• TASK REQUIREMENTS
Show every line of the rows below that contains the word "vardır", copying each such line in full. Count a line only if its letters match in case as well.

• MATERIAL TO PROCESS
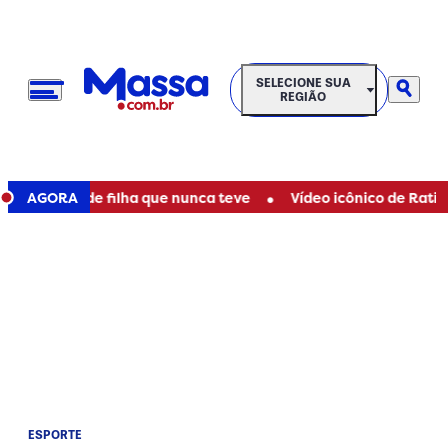
SELECIONE SUA REGIÃO
SELECIONE SUA
REGIÃO
•
 ser mãe de filha que nunca teve
AGORA
Vídeo icônico de Ratinho c
ESPORTE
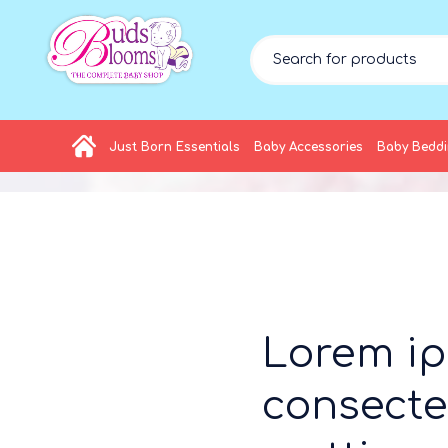
Just Born Essentials
Baby Accessories
Baby Bedd
Lorem ip
consecte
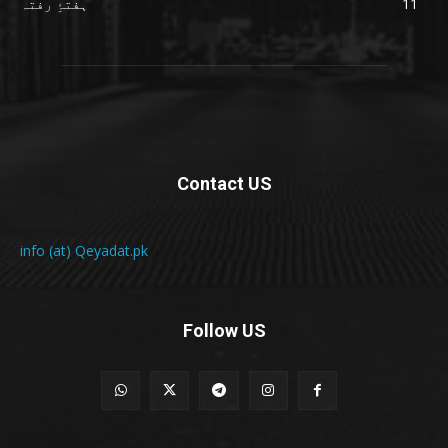
11
ہفتۂِ رفتہ
Contact US
info (at) Qeyadat.pk
Follow US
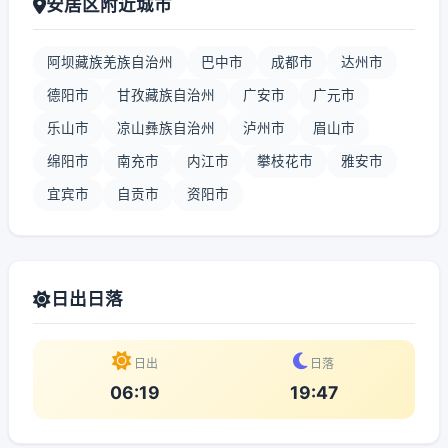
安居区附近城市
阿坝藏族羌族自治州
巴中市
成都市
达州市
德阳市
甘孜藏族自治州
广安市
广元市
乐山市
凉山彝族自治州
泸州市
眉山市
绵阳市
南充市
内江市
攀枝花市
雅安市
宜宾市
自贡市
资阳市
日出日落
日出
日落
06:19
19:47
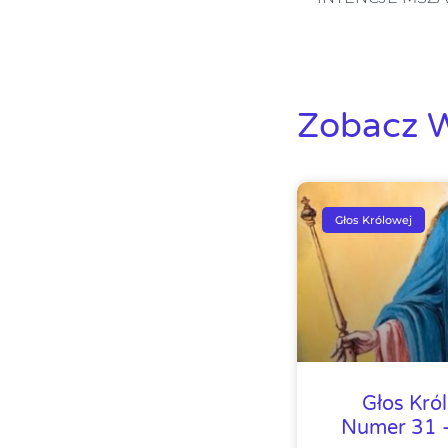
Zobacz W
Głos Królowej
Głos Kró
Numer 31 –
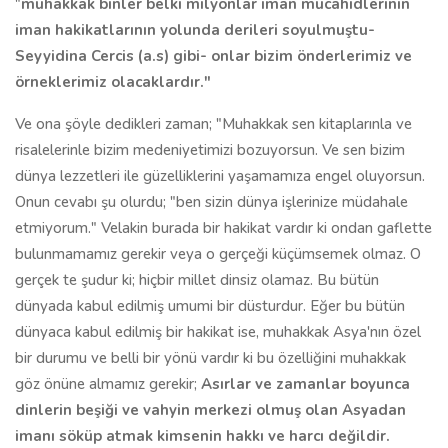
"
muhakkak binler belki milyonlar iman mücahidlerinin
iman hakikatlarının yolunda derileri soyulmuştu-
Seyyidina Cercis (a.s) gibi- onlar bizim önderlerimiz ve
örneklerimiz olacaklardır."
Ve ona şöyle dedikleri zaman; "Muhakkak sen kitaplarınla ve
risalelerinle bizim medeniyetimizi bozuyorsun. Ve sen bizim
dünya lezzetleri ile güzelliklerini yaşamamıza engel oluyorsun.
Onun cevabı şu olurdu; "ben sizin dünya işlerinize müdahale
etmiyorum." Velakin burada bir hakikat vardır ki ondan gaflette
bulunmamamız gerekir veya o gerçeği küçümsemek olmaz. O
gerçek te şudur ki; hiçbir millet dinsiz olamaz. Bu bütün
dünyada kabul edilmiş umumi bir düsturdur. Eğer bu bütün
dünyaca kabul edilmiş bir hakikat ise, muhakkak Asya'nın özel
bir durumu ve belli bir yönü vardır ki bu özelliğini muhakkak
göz önüne almamız gerekir;
Asırlar ve zamanlar boyunca
dinlerin beşiği ve vahyin merkezi olmuş olan Asyadan
imanı söküp atmak kimsenin hakkı ve harcı değildir.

• EXERCISE ANSWER
etmiyorum." Velakin burada bir hakikat vardır ki ondan gaflette
bir durumu ve belli bir yönü vardır ki bu özelliğini muhakkak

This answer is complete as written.